Anyway it looks as if we might be losing a lot of little old ladies who've had one dose but not the second.

https://news.sky.com/story/covid-19-analysis-shows-one-vaccine-dose-leaves-uks-over-60s-seriously-vulnerable-12192949

"At the end of December, the JCVI announced that the efficacy of the vaccine was "around 90%", starting 14 days after the first dose.

"Short term protection from dose 1 is very high," the advisers announced in a statement. On the basis of that data they concluded it was safe to delay the second dose for up to 12 weeks and roll out the vaccine faster.

But the stats from Israel suggests that the efficacy of one dose is just 33%.

And that was in people over the age of 60, those who need protection the most."


Don Cox said...

"What we're not being told (and they full well know it) is that lockdown/mask/social distancing restrictions are with us until at least Spring 2022. Possibly for years yet."

They do seem to have been effective in reducing the number of cases of colds and ordinary flu.

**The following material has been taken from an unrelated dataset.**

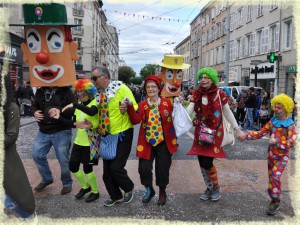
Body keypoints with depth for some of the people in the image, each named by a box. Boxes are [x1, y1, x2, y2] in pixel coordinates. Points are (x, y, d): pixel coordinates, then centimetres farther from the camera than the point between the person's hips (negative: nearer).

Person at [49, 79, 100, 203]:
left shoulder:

But there is much that we can't know until this pandemic dies down and figures from all over the world can be analysed, which will take several years. The real question is, how best to respond to the next pandemic, which is very likely to have a higher mortality rate.

Don Cox

Anonymous said...


>-- And of younger people dying of CV-19 - I can't help notice that the vast majority of them reported to be 'fit and healthy' are well overweight --<

your assuming that this is not representative of the populace after a year on the sofa and soda.

andrew said...

After the third pandemic, the Haphephobic Agoraphobics will have inherited the world

Elby the Beserk said...

I have to say, the idea of smashing to smithereens an economy already smashed to smithereens is truly radical, and a paradigm shift on even from MMT. I'm getting bored with posting these two papers both of which demonstrate that the cost is beyond eye-watering.

https://www.thegwpf.com/britains-electric-car-strategy-is-doomed-to-failure/

https://www.thegwpf.org/content/uploads/2020/05/KellyDecarb-1.pdf

"Turning to the raw materials needed to produce batteries, Kelly claims: “If we replace all of the UK vehicle fleet with EVs, and assuming they use the most resource-frugal next-generation batteries, we would need the following materials:

207,900 tonnes of cobalt – just under twice the annual global production;
264,600 tonnes of lithium carbonate – three-quarters of the world’s production;
at least 7,200 tonnes of neodymium and dysprosium – nearly the entire world production of neodymium; and
2,362,500 tonnes of copper – more than half the world’s production in 2018.
Put simply, we lack the ability to provide the infrastructure required to deliver electric cars and electric heating on the scale required by 2050.”"


https://www.thegwpf.com/new-paper-decarbonisation-plans-fail-engineering-reality-check/

https://www.thegwpf.org/content/uploads/2020/05/KellyDecarb-1.pdf

That’s according to Michael Kelly, emeritus professor of technology in the Department of Engineering at the University of Cambridge, who says that replacing fossil fuels with electricity from renewables is impractical on the timescale of 2050.

It’s clear that there has been little or no systems engineering input into the plans. How can we possibly proceed further along the renewables path when we lack any technology to store electricity at scale? How can we hope to electrify transport when we would need to consume the whole global annual supply of several important minerals to do so, just for the UK?”

I am in utter despair at the incompetence of this shambles of a government and their apparent intent to turn us into a police state, and the same for our passive population who seem to like the way we are going.

FUBAR doesn't even begin to describe it.

dearieme said...

When my mother was a litlle old widow she solved much of the home heating problem by dressing as for the golf course.

My mother-in-law preferred to dress as for a mild day in May; the cost of her central heating bill for the winter months didn't bear thinking about.